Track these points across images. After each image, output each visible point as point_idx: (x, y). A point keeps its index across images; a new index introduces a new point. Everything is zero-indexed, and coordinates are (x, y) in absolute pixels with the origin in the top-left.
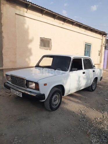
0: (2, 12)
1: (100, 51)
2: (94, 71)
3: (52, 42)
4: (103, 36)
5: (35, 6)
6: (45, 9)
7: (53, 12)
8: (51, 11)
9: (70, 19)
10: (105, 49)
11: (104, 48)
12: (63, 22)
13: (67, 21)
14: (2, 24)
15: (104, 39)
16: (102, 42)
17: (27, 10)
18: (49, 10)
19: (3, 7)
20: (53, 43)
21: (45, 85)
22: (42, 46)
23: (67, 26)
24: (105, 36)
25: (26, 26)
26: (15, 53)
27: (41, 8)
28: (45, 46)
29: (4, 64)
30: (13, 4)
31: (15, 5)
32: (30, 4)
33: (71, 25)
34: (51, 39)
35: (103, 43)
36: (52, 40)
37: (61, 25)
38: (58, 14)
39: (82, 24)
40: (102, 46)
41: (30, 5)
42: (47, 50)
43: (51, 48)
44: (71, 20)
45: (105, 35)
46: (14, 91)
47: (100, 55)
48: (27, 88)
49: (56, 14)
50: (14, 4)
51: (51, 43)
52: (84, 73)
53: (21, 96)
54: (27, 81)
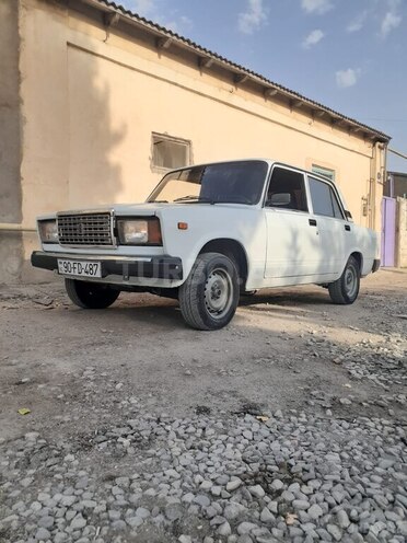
0: (20, 32)
1: (365, 197)
2: (348, 228)
4: (374, 145)
5: (135, 19)
6: (168, 35)
7: (196, 47)
8: (188, 41)
9: (256, 75)
10: (386, 193)
11: (379, 189)
12: (230, 87)
13: (244, 80)
14: (19, 73)
15: (380, 155)
16: (373, 168)
17: (108, 36)
18: (182, 38)
19: (25, 16)
21: (182, 226)
22: (159, 164)
23: (246, 100)
24: (382, 145)
25: (99, 83)
26: (65, 181)
27: (155, 28)
29: (24, 215)
30: (58, 11)
31: (66, 14)
32: (119, 11)
33: (260, 99)
34: (189, 142)
35: (378, 170)
36: (194, 145)
37: (224, 96)
38: (215, 55)
39: (297, 94)
40: (372, 181)
41: (117, 17)
44: (259, 79)
45: (381, 141)
46: (72, 262)
47: (369, 212)
48: (119, 244)
49: (208, 54)
50: (62, 9)
51: (191, 154)
52: (313, 223)
53: (99, 275)
54: (118, 218)
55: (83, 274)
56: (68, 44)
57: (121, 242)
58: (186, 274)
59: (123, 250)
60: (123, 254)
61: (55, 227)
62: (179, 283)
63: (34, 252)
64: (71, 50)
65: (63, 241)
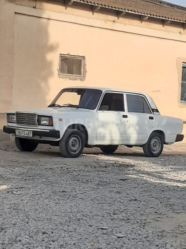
3: (87, 63)
9: (131, 11)
12: (113, 18)
13: (123, 14)
17: (36, 4)
20: (90, 65)
21: (61, 120)
22: (64, 72)
23: (125, 25)
26: (11, 86)
28: (70, 71)
34: (84, 57)
36: (86, 59)
38: (101, 5)
42: (76, 80)
43: (84, 76)
46: (21, 131)
48: (39, 125)
49: (96, 5)
51: (85, 65)
52: (125, 116)
53: (31, 136)
54: (39, 116)
55: (26, 135)
56: (15, 13)
57: (40, 124)
58: (61, 136)
59: (40, 127)
60: (40, 128)
61: (15, 117)
62: (59, 140)
63: (5, 126)
64: (17, 15)
65: (18, 123)
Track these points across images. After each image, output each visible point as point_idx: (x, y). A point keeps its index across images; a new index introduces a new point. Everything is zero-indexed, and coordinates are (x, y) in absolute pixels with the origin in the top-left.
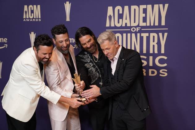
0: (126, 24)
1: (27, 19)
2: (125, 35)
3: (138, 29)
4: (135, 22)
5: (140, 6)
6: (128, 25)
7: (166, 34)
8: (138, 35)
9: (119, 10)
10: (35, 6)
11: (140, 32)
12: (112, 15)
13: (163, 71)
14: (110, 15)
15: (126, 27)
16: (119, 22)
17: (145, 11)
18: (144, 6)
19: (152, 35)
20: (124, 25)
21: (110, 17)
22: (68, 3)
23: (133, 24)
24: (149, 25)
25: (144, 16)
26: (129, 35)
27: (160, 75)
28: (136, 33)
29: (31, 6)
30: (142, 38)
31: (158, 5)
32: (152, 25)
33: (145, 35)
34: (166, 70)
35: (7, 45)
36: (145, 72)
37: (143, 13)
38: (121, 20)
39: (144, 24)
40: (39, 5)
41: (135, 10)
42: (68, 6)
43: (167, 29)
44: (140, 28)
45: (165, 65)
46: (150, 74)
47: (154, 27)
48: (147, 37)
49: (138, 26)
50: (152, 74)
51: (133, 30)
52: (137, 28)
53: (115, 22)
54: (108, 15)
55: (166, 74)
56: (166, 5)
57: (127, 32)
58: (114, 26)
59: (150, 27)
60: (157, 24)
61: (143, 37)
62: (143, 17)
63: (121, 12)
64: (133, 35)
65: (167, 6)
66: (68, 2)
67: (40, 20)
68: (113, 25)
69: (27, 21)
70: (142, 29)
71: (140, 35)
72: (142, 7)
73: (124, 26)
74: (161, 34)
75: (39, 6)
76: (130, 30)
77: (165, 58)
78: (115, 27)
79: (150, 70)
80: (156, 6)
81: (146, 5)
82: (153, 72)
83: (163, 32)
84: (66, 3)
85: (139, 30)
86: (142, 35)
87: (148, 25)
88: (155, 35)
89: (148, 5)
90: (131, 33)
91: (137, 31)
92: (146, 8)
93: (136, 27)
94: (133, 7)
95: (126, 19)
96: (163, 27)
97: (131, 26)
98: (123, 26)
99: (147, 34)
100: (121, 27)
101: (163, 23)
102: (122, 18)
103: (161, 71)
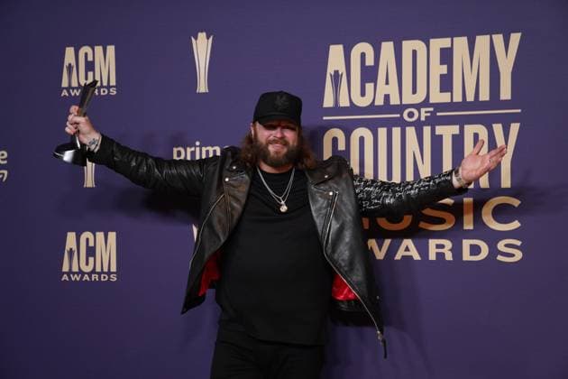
0: (387, 97)
1: (73, 89)
2: (382, 132)
3: (426, 112)
4: (414, 91)
5: (432, 41)
6: (394, 101)
7: (515, 128)
8: (427, 130)
9: (363, 56)
10: (99, 49)
11: (433, 121)
12: (342, 70)
13: (507, 246)
14: (336, 72)
15: (387, 106)
16: (363, 94)
17: (447, 56)
18: (445, 42)
19: (470, 130)
20: (380, 102)
21: (336, 77)
22: (202, 36)
23: (409, 98)
24: (460, 100)
25: (445, 72)
26: (396, 131)
27: (500, 258)
28: (419, 126)
29: (85, 49)
30: (437, 141)
31: (488, 37)
32: (470, 98)
33: (447, 132)
34: (518, 243)
35: (6, 172)
36: (450, 250)
37: (442, 63)
38: (372, 85)
39: (445, 98)
40: (111, 44)
41: (414, 53)
42: (202, 47)
43: (519, 111)
44: (431, 109)
45: (515, 225)
46: (467, 256)
47: (477, 104)
48: (453, 136)
49: (426, 103)
50: (471, 254)
51: (411, 115)
52: (423, 110)
53: (352, 94)
54: (330, 71)
55: (518, 255)
56: (512, 35)
57: (389, 124)
58: (348, 104)
59: (464, 105)
60: (485, 96)
61: (441, 137)
62: (442, 76)
63: (370, 62)
64: (411, 131)
65: (515, 38)
66: (204, 34)
67: (113, 92)
68: (344, 102)
69: (73, 94)
70: (438, 114)
71: (433, 131)
72: (438, 44)
73: (382, 103)
74: (498, 128)
75: (111, 49)
76: (398, 115)
77: (516, 203)
78: (353, 109)
79: (466, 243)
80: (482, 42)
81: (449, 40)
82: (475, 250)
83: (506, 122)
84: (196, 39)
85: (429, 114)
86: (440, 130)
87: (458, 98)
88: (482, 131)
89: (455, 39)
90: (403, 125)
91: (423, 119)
92: (449, 46)
93: (418, 107)
94: (408, 46)
95: (387, 83)
96: (506, 104)
97: (403, 103)
98: (377, 103)
99: (455, 129)
100: (372, 108)
101: (506, 93)
102: (374, 80)
103: (501, 246)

▬▬▬

Brief: Convert the lines above into a numbered list, omitting any blank lines. Leave the pictures out of the list.

Exercise answer:
1. Track these points across images. After each image, output each visible point as point_idx: (x, y). A point keeps its index across images; a new index introduces a new point. Everything is zero-indexed, and coordinates are (x, y) in absolute pixels with the origin in the top-left.
2. 0: (2, 12)
3. 1: (100, 51)
4. 2: (94, 71)
5. 3: (52, 42)
6. 4: (103, 36)
7. 5: (35, 6)
8. 6: (45, 9)
9. 7: (53, 12)
10. 8: (51, 11)
11. 9: (70, 19)
12. 10: (105, 49)
13. 11: (104, 48)
14. 12: (63, 22)
15. 13: (67, 21)
16. 14: (2, 24)
17. 15: (104, 39)
18. 16: (102, 42)
19. 17: (27, 10)
20. 18: (49, 10)
21. 19: (3, 7)
22. 20: (53, 43)
23. 21: (45, 85)
24. 22: (42, 46)
25. 23: (67, 26)
26. 24: (105, 36)
27. 25: (26, 26)
28. 26: (15, 53)
29. 27: (41, 8)
30. 28: (45, 46)
31. 29: (4, 64)
32. 30: (13, 4)
33. 31: (15, 5)
34. 32: (30, 4)
35. 33: (71, 25)
36. 34: (51, 39)
37. 35: (103, 43)
38. 36: (52, 40)
39. 37: (61, 25)
40. 38: (58, 14)
41. 39: (82, 24)
42. 40: (102, 46)
43. 41: (30, 5)
44. 42: (47, 50)
45. 43: (51, 48)
46. 44: (71, 20)
47. 45: (105, 35)
48. 46: (14, 91)
49. 47: (100, 55)
50. 48: (27, 88)
51. 49: (56, 14)
52. 50: (14, 4)
53. 51: (51, 43)
54. 52: (84, 73)
55. 53: (21, 96)
56. 54: (27, 81)
57. 0: (20, 32)
58. 1: (365, 197)
59. 2: (348, 228)
60. 4: (374, 145)
61. 5: (135, 19)
62. 6: (168, 35)
63. 7: (196, 47)
64. 8: (188, 41)
65. 9: (256, 75)
66. 10: (386, 193)
67. 11: (379, 189)
68. 12: (230, 87)
69. 13: (244, 80)
70. 14: (19, 73)
71. 15: (380, 155)
72. 16: (373, 168)
73. 17: (108, 36)
74. 18: (182, 38)
75. 19: (25, 16)
76. 21: (182, 226)
77. 22: (159, 164)
78. 23: (246, 100)
79. 24: (382, 145)
80. 25: (99, 83)
81. 26: (65, 181)
82. 27: (155, 28)
83. 29: (24, 215)
84. 30: (58, 11)
85. 31: (66, 14)
86. 32: (119, 11)
87. 33: (260, 99)
88. 34: (189, 142)
89. 35: (378, 170)
90. 36: (194, 145)
91. 37: (224, 96)
92. 38: (215, 55)
93. 39: (297, 94)
94. 40: (372, 181)
95. 41: (117, 17)
96. 44: (259, 79)
97. 45: (381, 141)
98. 46: (72, 262)
99. 47: (369, 212)
100. 48: (119, 244)
101. 49: (208, 54)
102. 50: (62, 9)
103. 51: (191, 154)
104. 52: (313, 223)
105. 53: (99, 275)
106. 54: (118, 218)
107. 55: (83, 274)
108. 56: (68, 44)
109. 57: (121, 242)
110. 58: (186, 274)
111. 59: (123, 250)
112. 60: (123, 254)
113. 61: (55, 227)
114. 62: (179, 283)
115. 63: (34, 252)
116. 64: (71, 50)
117. 65: (63, 241)
118. 3: (87, 63)
119. 9: (131, 11)
120. 12: (113, 18)
121. 13: (123, 14)
122. 17: (36, 4)
123. 20: (90, 65)
124. 21: (61, 120)
125. 22: (64, 72)
126. 23: (125, 25)
127. 26: (11, 86)
128. 28: (70, 71)
129. 34: (84, 57)
130. 36: (86, 59)
131. 38: (101, 5)
132. 42: (76, 80)
133. 43: (84, 76)
134. 46: (21, 131)
135. 48: (39, 125)
136. 49: (96, 5)
137. 51: (85, 65)
138. 52: (125, 116)
139. 53: (31, 136)
140. 54: (39, 116)
141. 55: (26, 135)
142. 56: (15, 13)
143. 57: (40, 124)
144. 58: (61, 136)
145. 59: (40, 127)
146. 60: (40, 128)
147. 61: (15, 117)
148. 62: (59, 140)
149. 63: (5, 126)
150. 64: (17, 15)
151. 65: (18, 123)
152. Track these points across images. After each image, output each visible point as point_idx: (x, y). A point keeps its index across images; a new index introduces a new point. Everything is zero-indexed, and coordinates are (x, y) in absolute pixels with the origin in the top-left.
153. 0: (126, 24)
154. 1: (27, 19)
155. 2: (125, 35)
156. 3: (138, 29)
157. 4: (135, 22)
158. 5: (140, 6)
159. 6: (128, 25)
160. 7: (166, 34)
161. 8: (138, 35)
162. 9: (119, 10)
163. 10: (35, 6)
164. 11: (140, 32)
165. 12: (112, 15)
166. 13: (163, 71)
167. 14: (110, 15)
168. 15: (126, 27)
169. 16: (119, 22)
170. 17: (145, 11)
171. 18: (144, 6)
172. 19: (152, 35)
173. 20: (124, 25)
174. 21: (110, 17)
175. 22: (68, 3)
176. 23: (133, 24)
177. 24: (149, 25)
178. 25: (144, 16)
179. 26: (129, 35)
180. 27: (160, 75)
181. 28: (136, 33)
182. 29: (31, 6)
183. 30: (142, 38)
184. 31: (158, 5)
185. 32: (152, 25)
186. 33: (145, 35)
187. 34: (166, 70)
188. 35: (7, 45)
189. 36: (145, 72)
190. 37: (143, 13)
191. 38: (121, 20)
192. 39: (144, 24)
193. 40: (39, 5)
194. 41: (135, 10)
195. 42: (68, 6)
196. 43: (167, 29)
197. 44: (140, 28)
198. 45: (165, 65)
199. 46: (150, 74)
200. 47: (154, 27)
201. 48: (147, 37)
202. 49: (138, 26)
203. 50: (152, 74)
204. 51: (133, 30)
205. 52: (137, 28)
206. 53: (115, 22)
207. 54: (108, 15)
208. 55: (166, 74)
209. 56: (166, 5)
210. 57: (127, 32)
211. 58: (114, 26)
212. 59: (150, 27)
213. 60: (157, 24)
214. 61: (143, 37)
215. 62: (143, 17)
216. 63: (121, 12)
217. 64: (133, 35)
218. 65: (167, 6)
219. 66: (68, 2)
220. 67: (40, 20)
221. 68: (113, 25)
222. 69: (27, 21)
223. 70: (142, 29)
224. 71: (140, 35)
225. 72: (142, 7)
226. 73: (124, 26)
227. 74: (161, 34)
228. 75: (39, 6)
229. 76: (130, 30)
230. 77: (165, 58)
231. 78: (115, 27)
232. 79: (150, 70)
233. 80: (156, 6)
234. 81: (146, 5)
235. 82: (153, 72)
236. 83: (163, 32)
237. 84: (66, 3)
238. 85: (139, 30)
239. 86: (142, 35)
240. 87: (148, 25)
241. 88: (155, 35)
242. 89: (148, 5)
243. 90: (131, 33)
244. 91: (137, 31)
245. 92: (146, 8)
246. 93: (136, 27)
247. 94: (133, 7)
248. 95: (126, 19)
249. 96: (163, 27)
250. 97: (131, 26)
251. 98: (123, 26)
252. 99: (147, 34)
253. 100: (121, 27)
254. 101: (163, 23)
255. 102: (122, 18)
256. 103: (161, 71)
257. 0: (387, 97)
258. 1: (73, 89)
259. 2: (382, 132)
260. 3: (426, 112)
261. 4: (414, 91)
262. 5: (432, 41)
263. 6: (394, 101)
264. 7: (515, 128)
265. 8: (427, 130)
266. 9: (363, 56)
267. 10: (99, 49)
268. 11: (433, 121)
269. 12: (342, 70)
270. 13: (507, 246)
271. 14: (336, 72)
272. 15: (387, 106)
273. 16: (363, 94)
274. 17: (447, 56)
275. 18: (445, 42)
276. 19: (470, 130)
277. 20: (380, 102)
278. 21: (336, 77)
279. 22: (202, 36)
280. 23: (409, 98)
281. 24: (460, 100)
282. 25: (445, 72)
283. 26: (396, 131)
284. 27: (500, 258)
285. 28: (419, 126)
286. 29: (85, 49)
287. 30: (437, 141)
288. 31: (488, 37)
289. 32: (470, 98)
290. 33: (447, 132)
291. 34: (518, 243)
292. 35: (6, 172)
293. 36: (450, 250)
294. 37: (442, 63)
295. 38: (372, 85)
296. 39: (445, 98)
297. 40: (111, 44)
298. 41: (414, 53)
299. 42: (202, 47)
300. 43: (519, 111)
301. 44: (431, 109)
302. 45: (515, 225)
303. 46: (467, 256)
304. 47: (477, 104)
305. 48: (453, 136)
306. 49: (426, 103)
307. 50: (471, 254)
308. 51: (411, 115)
309. 52: (423, 110)
310. 53: (352, 94)
311. 54: (330, 71)
312. 55: (518, 255)
313. 56: (512, 35)
314. 57: (389, 124)
315. 58: (348, 104)
316. 59: (464, 105)
317. 60: (485, 96)
318. 61: (441, 137)
319. 62: (442, 76)
320. 63: (370, 62)
321. 64: (411, 131)
322. 65: (515, 38)
323. 66: (204, 34)
324. 67: (113, 92)
325. 68: (344, 102)
326. 69: (73, 94)
327. 70: (438, 114)
328. 71: (433, 131)
329. 72: (438, 44)
330. 73: (382, 103)
331. 74: (498, 128)
332. 75: (111, 49)
333. 76: (398, 115)
334. 77: (516, 203)
335. 78: (353, 109)
336. 79: (466, 243)
337. 80: (482, 42)
338. 81: (449, 40)
339. 82: (475, 250)
340. 83: (506, 122)
341. 84: (196, 39)
342. 85: (429, 114)
343. 86: (440, 130)
344. 87: (458, 98)
345. 88: (482, 131)
346. 89: (455, 39)
347. 90: (403, 125)
348. 91: (423, 119)
349. 92: (449, 46)
350. 93: (418, 107)
351. 94: (408, 46)
352. 95: (387, 83)
353. 96: (506, 104)
354. 97: (403, 103)
355. 98: (377, 103)
356. 99: (455, 129)
357. 100: (372, 108)
358. 101: (506, 93)
359. 102: (374, 80)
360. 103: (501, 246)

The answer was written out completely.